Obasanjo gives hint about the whereabout of Chibok girls

Former President Olusegun Obasanjo
Former President Olusegun Obasanjo said on Thursday that he could reach out to the more than 200 schoolgirls abducted by   Boko Haram insurgents, but regretted that the Federal Government had yet to give him the green light to act.

Obasanjo, in an interview on the Hausa service of the British Broadcasting Corporation monitored in Kaduna, however, did not say if he had made formal request to the government to intervene.
“I have ways of reaching them(Boko Haram) but I have not been given the go ahead,” he added.
The former President however expressed fear that some of the   schoolgirls may never return home but added that the   insurgents might free those found   to be pregnant or have given birth.
“I believe that some of them will never return. We will still be hearing about them many years from now, some will give birth to children of the Boko Haram members, but if they cannot take care of them in the forest, they may   release them.”

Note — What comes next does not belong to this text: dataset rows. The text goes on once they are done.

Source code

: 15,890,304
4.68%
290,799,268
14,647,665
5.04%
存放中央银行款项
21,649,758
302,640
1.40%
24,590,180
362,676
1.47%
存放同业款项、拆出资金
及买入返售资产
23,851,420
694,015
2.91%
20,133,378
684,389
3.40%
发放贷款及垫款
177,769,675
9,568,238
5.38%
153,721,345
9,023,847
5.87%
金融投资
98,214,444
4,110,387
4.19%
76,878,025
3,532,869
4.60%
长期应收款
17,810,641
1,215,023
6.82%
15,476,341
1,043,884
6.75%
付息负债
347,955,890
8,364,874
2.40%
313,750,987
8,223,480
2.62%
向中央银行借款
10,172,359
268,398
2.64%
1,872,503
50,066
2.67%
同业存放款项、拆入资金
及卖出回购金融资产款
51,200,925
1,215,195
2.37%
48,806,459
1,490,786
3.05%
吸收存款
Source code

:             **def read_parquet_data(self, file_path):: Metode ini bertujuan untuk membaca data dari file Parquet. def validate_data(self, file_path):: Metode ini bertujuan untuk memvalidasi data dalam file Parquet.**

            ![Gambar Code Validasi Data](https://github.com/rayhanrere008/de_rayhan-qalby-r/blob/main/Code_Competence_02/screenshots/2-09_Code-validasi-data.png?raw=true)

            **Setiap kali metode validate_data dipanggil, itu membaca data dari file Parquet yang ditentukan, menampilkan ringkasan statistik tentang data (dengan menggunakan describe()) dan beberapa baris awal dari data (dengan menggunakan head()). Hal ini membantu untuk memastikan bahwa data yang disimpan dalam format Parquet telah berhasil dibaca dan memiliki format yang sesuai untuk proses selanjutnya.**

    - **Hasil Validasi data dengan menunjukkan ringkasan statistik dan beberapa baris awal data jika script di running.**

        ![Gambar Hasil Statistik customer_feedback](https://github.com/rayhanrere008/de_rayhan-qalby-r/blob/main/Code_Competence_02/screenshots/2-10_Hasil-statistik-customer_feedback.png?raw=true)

Obasanjo had   previously tried to negotiate with the insurgents, especially in September 2011 after members of the sect bombed the United Nations headquarters in Abuja.
He flew to     Maiduguri, Borno State where he met with relatives of the   Boko Haram founder, Mohammed Yusuf, who the police had illegally killed in their custody in 2009.
Obasanjo spoke on the heels of a Ministerial Meeting on Security in Northern Nigeria holding in London.